Задание 1: Выпишите без изменений часть фрагмента о Париже, которая начинается словами «Жан Фуке. Иллюстрация» и заканчивается словами «веке – Вольтера.».
Задание 2: Что, по словам Виктора Гюго во фрагменте о Париже, является назначением Парижа?
Задание 3: Пожалуйста, изложите фрагмент о Париже в двух предложениях.

Фрагмент текста:
= = = = =

Оба этих колосса в своем споре доходят до драки. Кто же из них виноват в этом бесчинстве?

Было ли когда-нибудь видано подобное? Да. И это почти нормально. Париж идет вперед один, а за ним, против собственной воли и возмущаясь, следует Франция; в дальнейшем она успокаивается и рукоплещет; это одна из форм нашей национальной жизни».[142]

Виктор Гюго уверен, что «назначение Парижа – распространение идей. Бросать миру истины неисчерпаемой пригоршней – в этом его долг, и он выполняет его».[143]

По мнению Гюго, Париж – сеятель, он сеет во мраке искры, и «все, что вспыхивает то здесь, то там и искрится в рассеянных по земле умах, – это дело Парижа».[144]





Всегда изъявлять свою волю – таков удел Парижа. Вам кажется, что он спит. Нет, его воля бодрствует. Вот о чем не всегда подозревают преходящие правительства. Париж всегда что-нибудь замышляет. У него терпение солнца, исподволь лелеющего плод. Облака проплывают над ним, а он остается прежним. В один прекрасный день все свершено. Париж приказывает событиям совершиться. И Франция вынуждена повиноваться.
ВИКТОР ГЮГОфранцузский писатель


Виктор Гюго пишет:

«Прекрасен пожар прогресса, – его раздувает Париж. Ни на минуту не прекращается эта работа. Париж подбрасывает горючее: суеверия, фанатизм, ненависть, глупость, предрассудки. Весь этот мрак вспыхивает пламенем, оно взмывает вверх и благодаря Парижу, разжигающему величественный костер, становится светом, озаряющим умы. Вот уже три века победно шествует Париж в сияющем расцвете разума, распространяя цивилизацию во все концы мира и расточая людям свободную мысль».[145]



Жан Фуке. Иллюстрация «Правая рука (десница) Бога, изгоняющая демонов» на фоне острова Ситэ и собора. «Часослов Этьена Шевалье». XV век



В XVI веке Париж делал это устами Рабле, в XVII веке – Мольера, в XVIII веке – Вольтера.

= = = = =

Записи набора данных:
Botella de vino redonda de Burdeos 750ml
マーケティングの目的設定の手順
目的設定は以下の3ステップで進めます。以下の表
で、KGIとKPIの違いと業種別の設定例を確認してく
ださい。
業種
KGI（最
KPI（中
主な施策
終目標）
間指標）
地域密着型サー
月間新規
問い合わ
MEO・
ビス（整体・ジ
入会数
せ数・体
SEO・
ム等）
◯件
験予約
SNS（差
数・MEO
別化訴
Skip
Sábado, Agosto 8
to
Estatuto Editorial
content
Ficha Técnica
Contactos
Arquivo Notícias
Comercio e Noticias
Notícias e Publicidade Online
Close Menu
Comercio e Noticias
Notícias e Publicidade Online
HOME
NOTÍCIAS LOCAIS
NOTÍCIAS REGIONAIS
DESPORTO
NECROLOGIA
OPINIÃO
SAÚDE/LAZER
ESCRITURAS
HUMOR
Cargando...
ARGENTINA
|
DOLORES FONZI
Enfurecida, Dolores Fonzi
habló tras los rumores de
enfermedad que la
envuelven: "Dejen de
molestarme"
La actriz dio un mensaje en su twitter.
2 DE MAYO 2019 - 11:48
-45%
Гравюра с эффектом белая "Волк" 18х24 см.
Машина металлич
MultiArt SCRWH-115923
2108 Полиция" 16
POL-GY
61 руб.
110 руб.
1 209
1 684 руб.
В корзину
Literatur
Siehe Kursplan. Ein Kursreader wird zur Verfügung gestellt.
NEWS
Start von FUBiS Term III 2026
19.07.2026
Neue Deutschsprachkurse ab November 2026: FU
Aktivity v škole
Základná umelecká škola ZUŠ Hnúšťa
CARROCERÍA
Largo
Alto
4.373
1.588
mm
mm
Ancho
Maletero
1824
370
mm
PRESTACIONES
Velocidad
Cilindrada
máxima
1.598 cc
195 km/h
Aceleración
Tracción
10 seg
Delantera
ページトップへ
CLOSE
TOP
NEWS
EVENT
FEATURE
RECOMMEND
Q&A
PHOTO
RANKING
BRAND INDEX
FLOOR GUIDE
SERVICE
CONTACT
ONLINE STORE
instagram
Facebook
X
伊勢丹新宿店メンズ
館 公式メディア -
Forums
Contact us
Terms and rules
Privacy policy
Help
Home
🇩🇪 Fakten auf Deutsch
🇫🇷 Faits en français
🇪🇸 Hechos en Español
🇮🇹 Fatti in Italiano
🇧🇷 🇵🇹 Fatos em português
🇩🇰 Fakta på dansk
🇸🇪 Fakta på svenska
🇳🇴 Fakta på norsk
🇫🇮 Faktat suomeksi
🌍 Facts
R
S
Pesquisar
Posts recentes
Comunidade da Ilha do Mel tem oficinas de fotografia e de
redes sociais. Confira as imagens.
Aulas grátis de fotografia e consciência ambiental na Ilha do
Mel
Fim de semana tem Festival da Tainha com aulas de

= = = = =

Ответ к заданию 1:
Жан Фуке. Иллюстрация «Правая рука (десница) Бога, изгоняющая демонов» на фоне острова Ситэ и собора. «Часослов Этьена Шевалье». XV век



В XVI веке Париж делал это устами Рабле, в XVII веке – Мольера, в XVIII веке – Вольтера.

Ответ к заданию 2: Распространение идей.

Ответ к заданию 3: Во фрагменте говорится, что Париж идет вперед один, а Франция следует за ним против собственной воли, затем успокаивается и рукоплещет, и Виктор Гюго видит назначение Парижа в распространении идей. По мнению Гюго, Париж раздувает пожар прогресса и уже три века распространяет цивилизацию и свободную мысль, делая это в XVI веке устами Рабле, в XVII веке — Мольера, в XVIII веке — Вольтера.